*Directions:* Please give again exactly the lines from the top of the material through the line with "End of Year: (Years 10, 11 & 12 vary)"; omit each picture.
START Supplied data
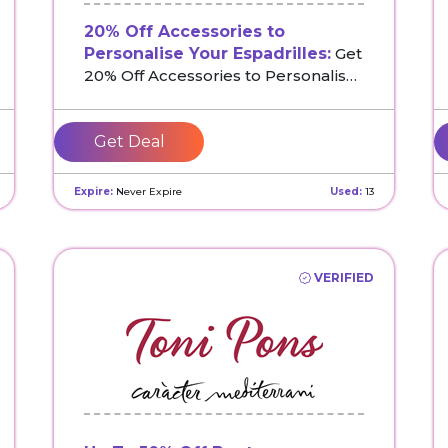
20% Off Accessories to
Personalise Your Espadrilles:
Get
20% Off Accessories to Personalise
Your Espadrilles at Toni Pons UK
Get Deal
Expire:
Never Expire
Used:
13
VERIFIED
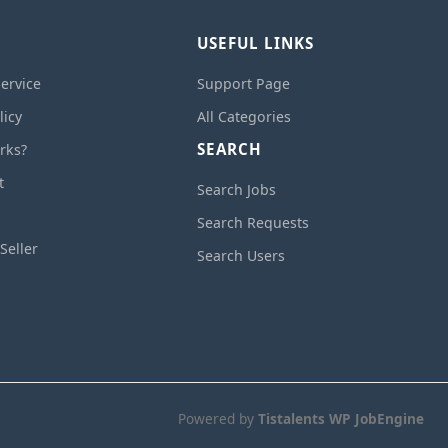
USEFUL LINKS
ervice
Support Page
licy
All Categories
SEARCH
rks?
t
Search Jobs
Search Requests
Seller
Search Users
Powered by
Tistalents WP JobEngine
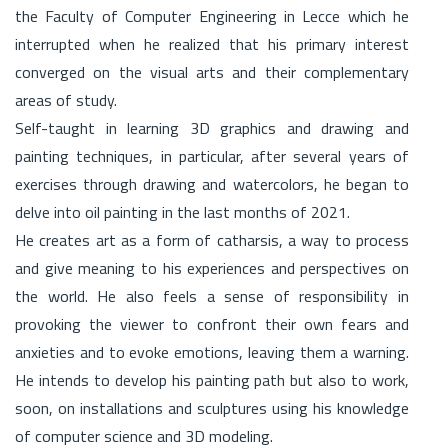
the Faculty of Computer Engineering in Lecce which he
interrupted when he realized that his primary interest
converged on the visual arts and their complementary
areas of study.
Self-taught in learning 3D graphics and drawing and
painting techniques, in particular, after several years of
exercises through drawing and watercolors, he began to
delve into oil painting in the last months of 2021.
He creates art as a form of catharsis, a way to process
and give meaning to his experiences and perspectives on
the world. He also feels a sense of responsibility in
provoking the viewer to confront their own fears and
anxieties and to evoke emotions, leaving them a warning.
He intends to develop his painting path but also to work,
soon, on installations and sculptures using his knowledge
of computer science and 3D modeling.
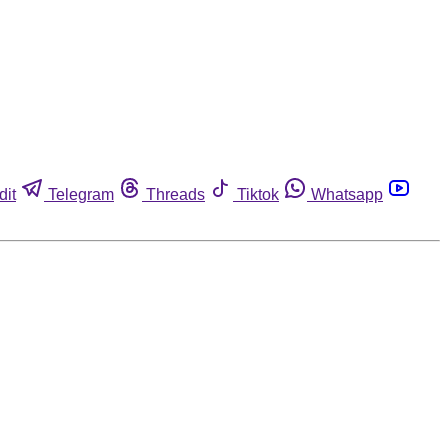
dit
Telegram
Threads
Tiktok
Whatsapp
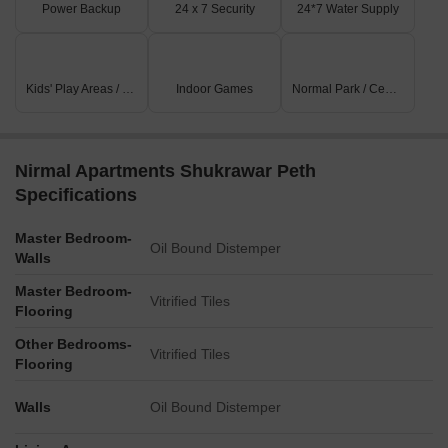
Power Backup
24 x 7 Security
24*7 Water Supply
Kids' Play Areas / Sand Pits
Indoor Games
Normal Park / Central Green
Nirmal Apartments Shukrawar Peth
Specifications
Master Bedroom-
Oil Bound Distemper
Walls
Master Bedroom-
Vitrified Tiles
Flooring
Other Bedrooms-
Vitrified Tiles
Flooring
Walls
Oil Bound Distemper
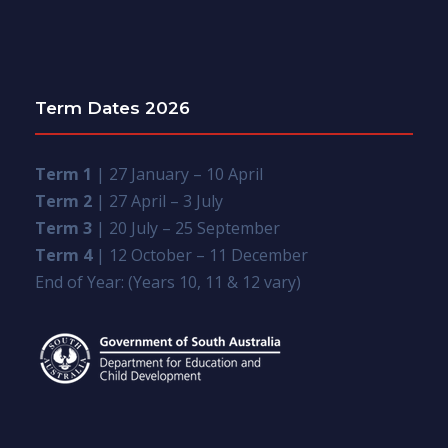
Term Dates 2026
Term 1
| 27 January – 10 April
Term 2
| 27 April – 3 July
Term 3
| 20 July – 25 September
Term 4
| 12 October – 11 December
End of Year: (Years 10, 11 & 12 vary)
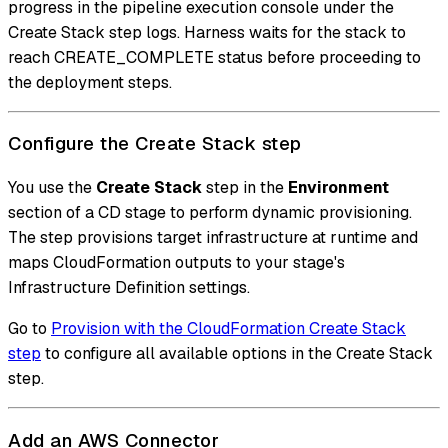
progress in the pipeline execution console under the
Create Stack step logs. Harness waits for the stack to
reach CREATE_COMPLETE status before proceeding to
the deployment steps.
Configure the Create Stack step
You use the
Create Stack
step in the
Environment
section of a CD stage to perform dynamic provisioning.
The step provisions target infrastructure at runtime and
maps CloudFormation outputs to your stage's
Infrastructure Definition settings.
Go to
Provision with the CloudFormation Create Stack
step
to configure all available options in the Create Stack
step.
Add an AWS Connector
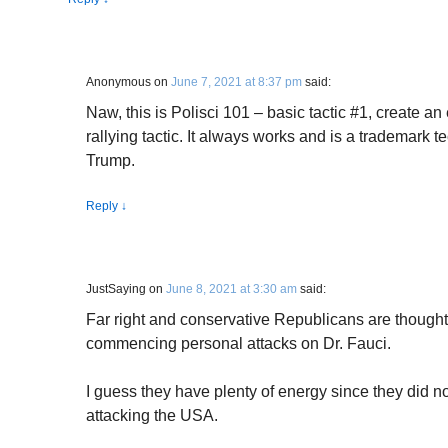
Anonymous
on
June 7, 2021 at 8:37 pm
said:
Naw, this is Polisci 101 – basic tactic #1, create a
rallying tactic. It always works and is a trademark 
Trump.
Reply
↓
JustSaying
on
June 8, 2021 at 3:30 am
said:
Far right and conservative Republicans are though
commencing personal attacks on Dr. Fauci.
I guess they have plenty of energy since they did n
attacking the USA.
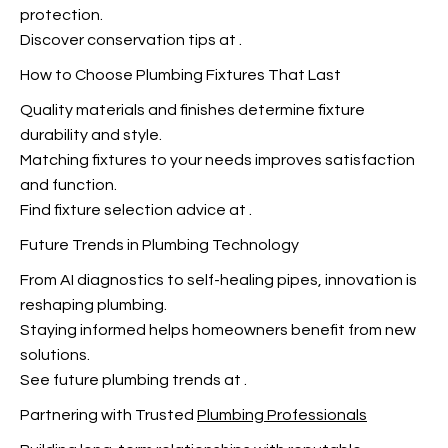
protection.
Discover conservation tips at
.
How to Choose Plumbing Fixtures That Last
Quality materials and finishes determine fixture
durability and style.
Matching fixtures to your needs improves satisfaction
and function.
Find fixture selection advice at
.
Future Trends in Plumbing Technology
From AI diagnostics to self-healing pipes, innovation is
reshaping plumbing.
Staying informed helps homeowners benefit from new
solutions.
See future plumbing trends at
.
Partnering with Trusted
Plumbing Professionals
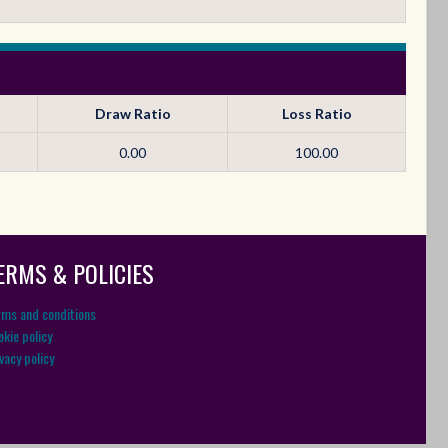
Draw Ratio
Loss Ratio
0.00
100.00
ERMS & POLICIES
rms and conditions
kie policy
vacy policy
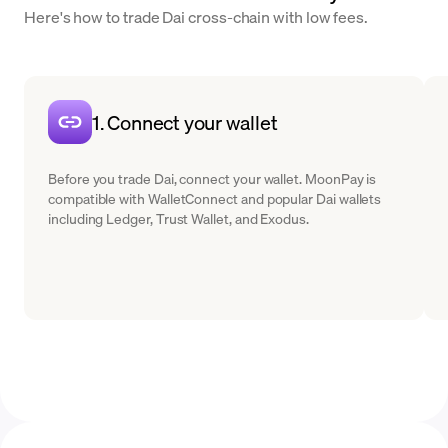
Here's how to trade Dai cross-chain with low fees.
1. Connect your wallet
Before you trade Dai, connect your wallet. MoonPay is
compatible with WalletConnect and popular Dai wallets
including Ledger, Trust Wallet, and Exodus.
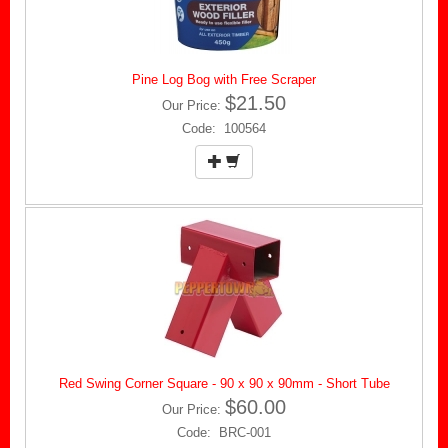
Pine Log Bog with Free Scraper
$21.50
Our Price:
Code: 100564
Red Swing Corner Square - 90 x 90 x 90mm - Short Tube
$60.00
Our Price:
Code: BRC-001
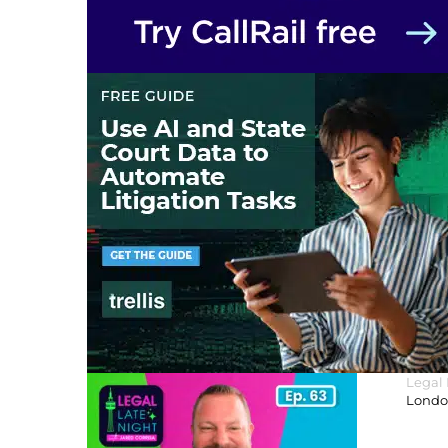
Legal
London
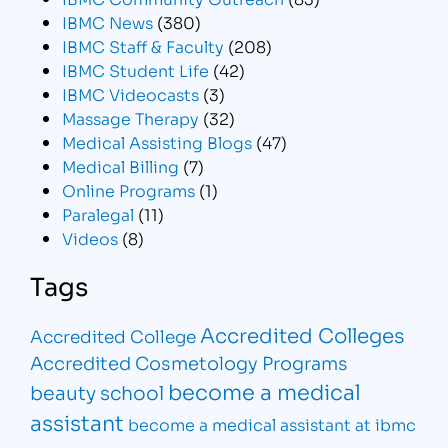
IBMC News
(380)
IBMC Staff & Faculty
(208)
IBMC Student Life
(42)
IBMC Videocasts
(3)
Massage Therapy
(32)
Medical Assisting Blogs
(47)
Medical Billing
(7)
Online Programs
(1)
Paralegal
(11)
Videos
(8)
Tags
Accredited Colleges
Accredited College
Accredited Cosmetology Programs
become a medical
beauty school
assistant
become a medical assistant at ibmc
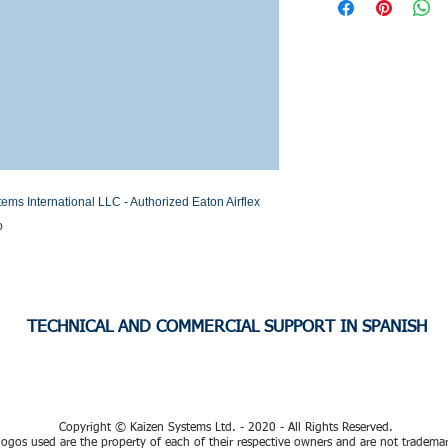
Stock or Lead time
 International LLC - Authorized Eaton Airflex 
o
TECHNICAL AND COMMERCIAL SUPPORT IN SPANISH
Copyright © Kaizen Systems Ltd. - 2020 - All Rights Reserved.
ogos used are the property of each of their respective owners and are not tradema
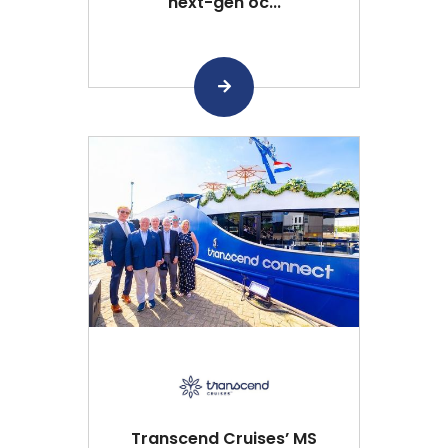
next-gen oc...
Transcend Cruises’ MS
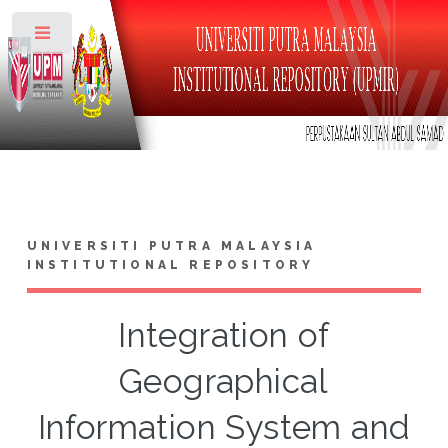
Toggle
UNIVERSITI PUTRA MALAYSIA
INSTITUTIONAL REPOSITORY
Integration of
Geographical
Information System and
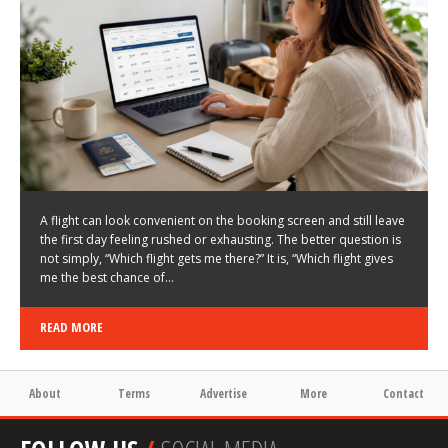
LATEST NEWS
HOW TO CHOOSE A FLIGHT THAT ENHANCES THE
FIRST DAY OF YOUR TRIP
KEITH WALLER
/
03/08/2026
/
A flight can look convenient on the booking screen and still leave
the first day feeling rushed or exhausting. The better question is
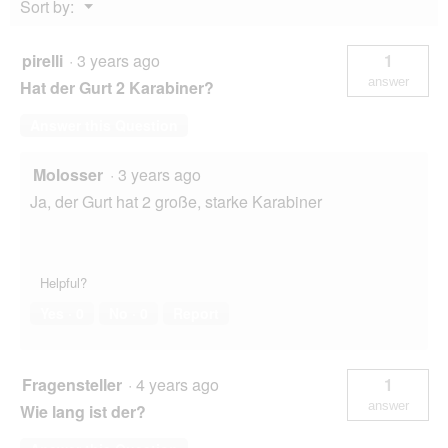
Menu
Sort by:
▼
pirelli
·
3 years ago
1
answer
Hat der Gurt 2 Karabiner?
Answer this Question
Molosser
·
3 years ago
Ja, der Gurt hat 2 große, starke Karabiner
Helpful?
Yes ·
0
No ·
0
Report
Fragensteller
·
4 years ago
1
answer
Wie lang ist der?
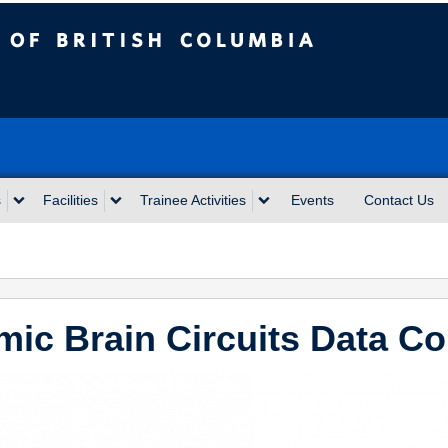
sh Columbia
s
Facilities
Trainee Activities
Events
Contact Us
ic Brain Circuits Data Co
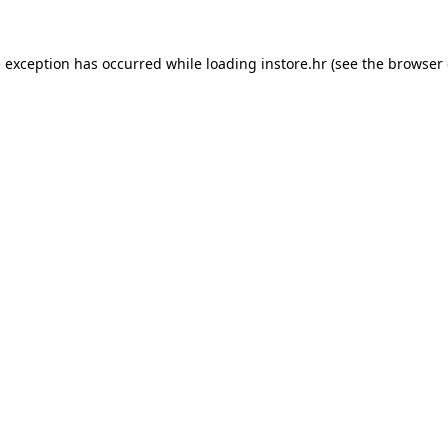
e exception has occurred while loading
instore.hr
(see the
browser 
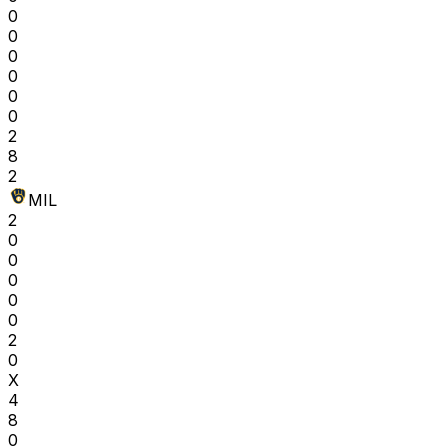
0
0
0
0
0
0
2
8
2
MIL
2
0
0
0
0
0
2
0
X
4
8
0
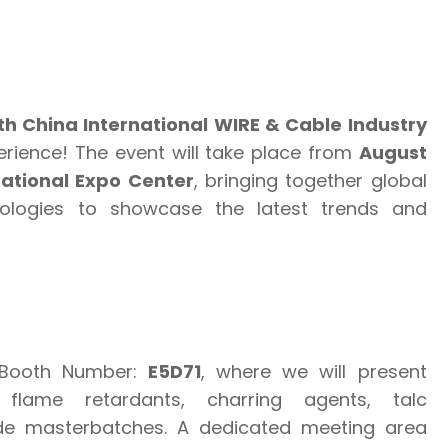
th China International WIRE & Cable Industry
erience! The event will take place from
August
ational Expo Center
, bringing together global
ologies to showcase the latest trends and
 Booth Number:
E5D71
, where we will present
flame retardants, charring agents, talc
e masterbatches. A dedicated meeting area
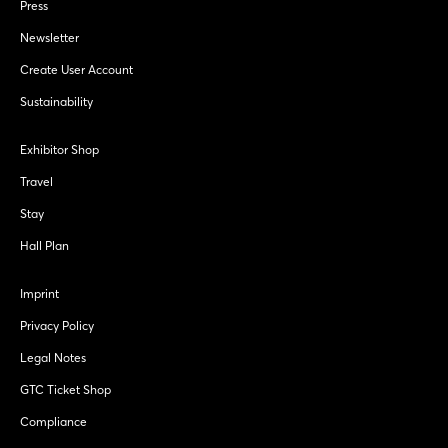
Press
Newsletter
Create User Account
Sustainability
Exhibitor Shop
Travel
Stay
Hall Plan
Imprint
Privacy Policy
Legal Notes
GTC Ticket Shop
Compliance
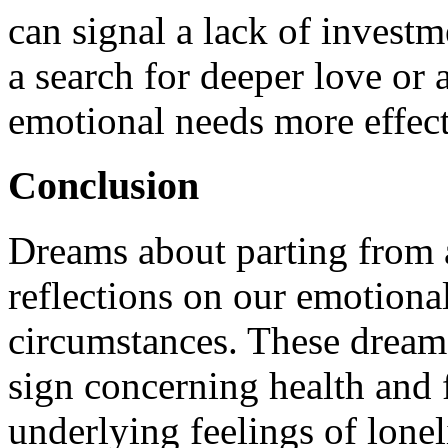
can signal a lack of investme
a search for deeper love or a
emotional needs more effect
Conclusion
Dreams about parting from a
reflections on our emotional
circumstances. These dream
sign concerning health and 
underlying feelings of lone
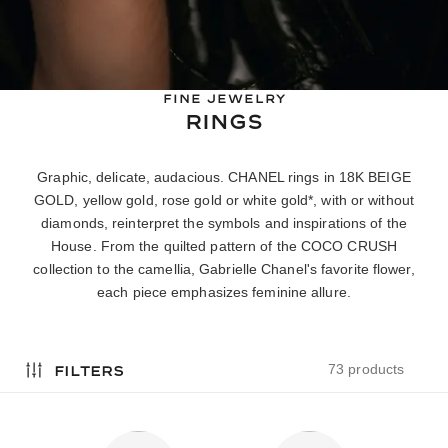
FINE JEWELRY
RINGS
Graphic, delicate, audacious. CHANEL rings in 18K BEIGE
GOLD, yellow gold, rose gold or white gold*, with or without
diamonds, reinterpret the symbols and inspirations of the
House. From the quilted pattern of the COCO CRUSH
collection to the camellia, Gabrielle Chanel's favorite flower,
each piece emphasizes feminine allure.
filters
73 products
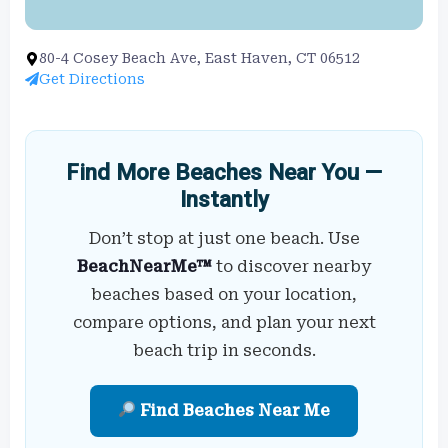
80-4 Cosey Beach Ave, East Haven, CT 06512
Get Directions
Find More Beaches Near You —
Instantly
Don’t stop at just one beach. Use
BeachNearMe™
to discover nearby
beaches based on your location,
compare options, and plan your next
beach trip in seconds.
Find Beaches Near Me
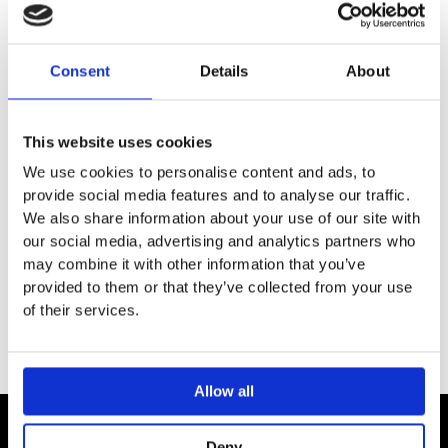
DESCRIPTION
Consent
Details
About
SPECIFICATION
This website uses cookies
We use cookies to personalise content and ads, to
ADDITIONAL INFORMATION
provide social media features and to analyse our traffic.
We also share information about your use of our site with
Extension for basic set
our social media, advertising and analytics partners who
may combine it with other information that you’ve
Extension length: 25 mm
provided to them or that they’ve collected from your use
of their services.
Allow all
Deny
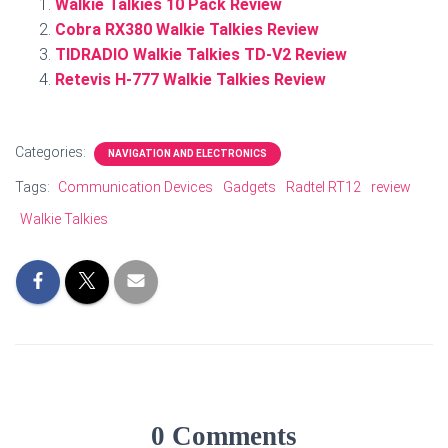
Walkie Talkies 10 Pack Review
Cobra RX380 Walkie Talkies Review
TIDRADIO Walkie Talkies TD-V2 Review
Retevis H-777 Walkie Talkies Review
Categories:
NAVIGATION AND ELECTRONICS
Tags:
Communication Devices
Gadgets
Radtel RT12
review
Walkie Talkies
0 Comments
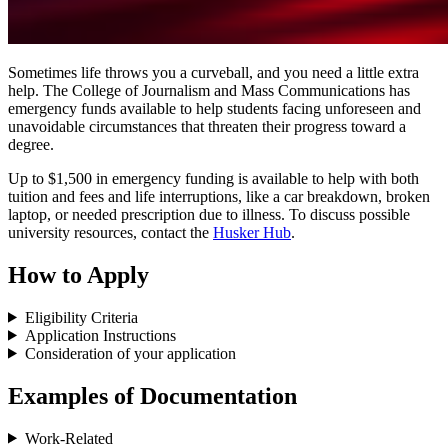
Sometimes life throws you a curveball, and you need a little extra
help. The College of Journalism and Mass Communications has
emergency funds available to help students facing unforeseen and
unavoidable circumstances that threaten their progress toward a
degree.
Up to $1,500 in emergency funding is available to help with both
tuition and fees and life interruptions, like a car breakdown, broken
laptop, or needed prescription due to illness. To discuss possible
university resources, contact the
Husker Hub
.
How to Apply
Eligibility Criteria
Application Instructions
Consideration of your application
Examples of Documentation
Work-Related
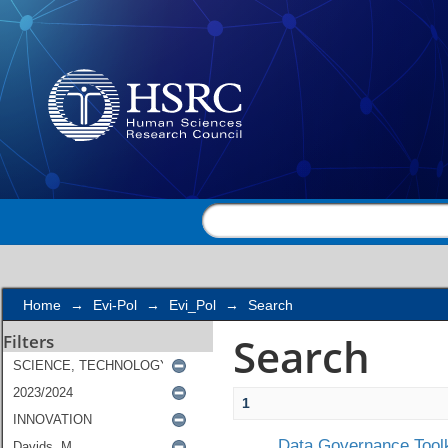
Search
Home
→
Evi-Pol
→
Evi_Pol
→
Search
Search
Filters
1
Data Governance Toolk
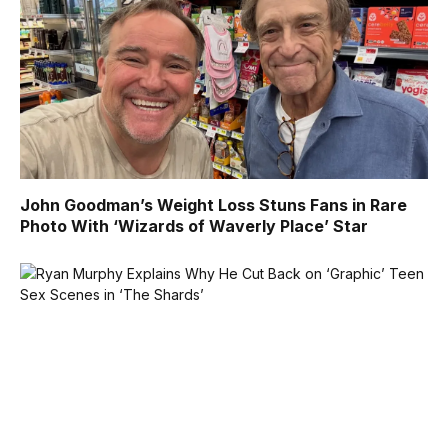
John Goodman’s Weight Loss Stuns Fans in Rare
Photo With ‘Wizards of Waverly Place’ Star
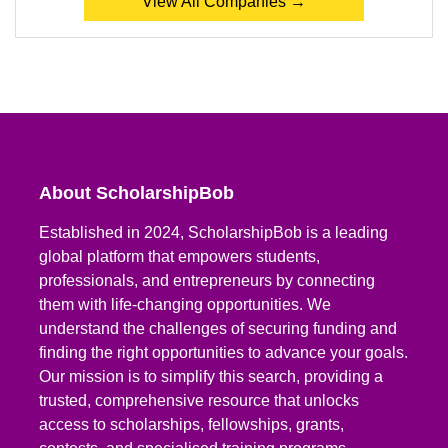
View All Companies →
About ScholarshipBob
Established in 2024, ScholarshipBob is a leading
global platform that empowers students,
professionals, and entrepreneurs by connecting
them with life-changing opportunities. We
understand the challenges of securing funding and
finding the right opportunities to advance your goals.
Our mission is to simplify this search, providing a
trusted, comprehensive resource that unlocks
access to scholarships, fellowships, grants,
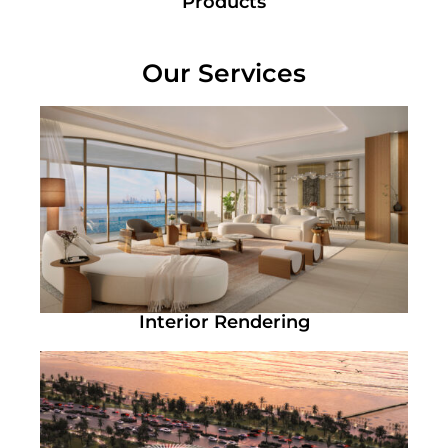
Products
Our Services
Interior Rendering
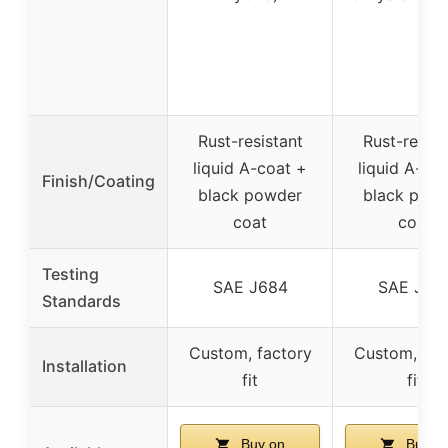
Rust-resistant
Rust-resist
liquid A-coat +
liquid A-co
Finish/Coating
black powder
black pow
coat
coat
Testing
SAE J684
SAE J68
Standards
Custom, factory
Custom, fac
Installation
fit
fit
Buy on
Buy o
END Supplied data
*Expected output:*
20% Off Accessories to
Personalise Your Espadrilles:
Get
20% Off Accessories to Personalise
Your Espadrilles at Toni Pons UK
Get Deal
Expire:
Never Expire
Used:
13
VERIFIED
USEFUL LINKS
ervice
Support Page
licy
All Categories
SEARCH
rks?
t
Search Jobs
Search Requests
Seller
Search Users
Powered by
Tistalents WP JobEngine
the Faculty of Computer Engineering in Lecce which he
interrupted when he realized that his primary interest
converged on the visual arts and their complementary
areas of study.
Self-taught in learning 3D graphics and drawing and
painting techniques, in particular, after several years of
exercises through drawing and watercolors, he began to
delve into oil painting in the last months of 2021.
He creates art as a form of catharsis, a way to process
and give meaning to his experiences and perspectives on
the world. He also feels a sense of responsibility in
provoking the viewer to confront their own fears and
anxieties and to evoke emotions, leaving them a warning.
He intends to develop his painting path but also to work,
soon, on installations and sculptures using his knowledge
of computer science and 3D modeling.
dit
Telegram
Threads
Tiktok
Whatsapp
Power Backup
24 x 7 Security
24*7 Water Supply
Kids' Play Areas / Sand Pits
Indoor Games
Normal Park / Central Green
Nirmal Apartments Shukrawar Peth
Specifications
Master Bedroom-
Oil Bound Distemper
Walls
Master Bedroom-
Vitrified Tiles
Flooring
Other Bedrooms-
Vitrified Tiles
Flooring
Walls
Oil Bound Distemper
Term Dates 2026
Term 1
| 27 January – 10 April
Term 2
| 27 April – 3 July
Term 3
| 20 July – 25 September
Term 4
| 12 October – 11 December
End of Year: (Years 10, 11 & 12 vary)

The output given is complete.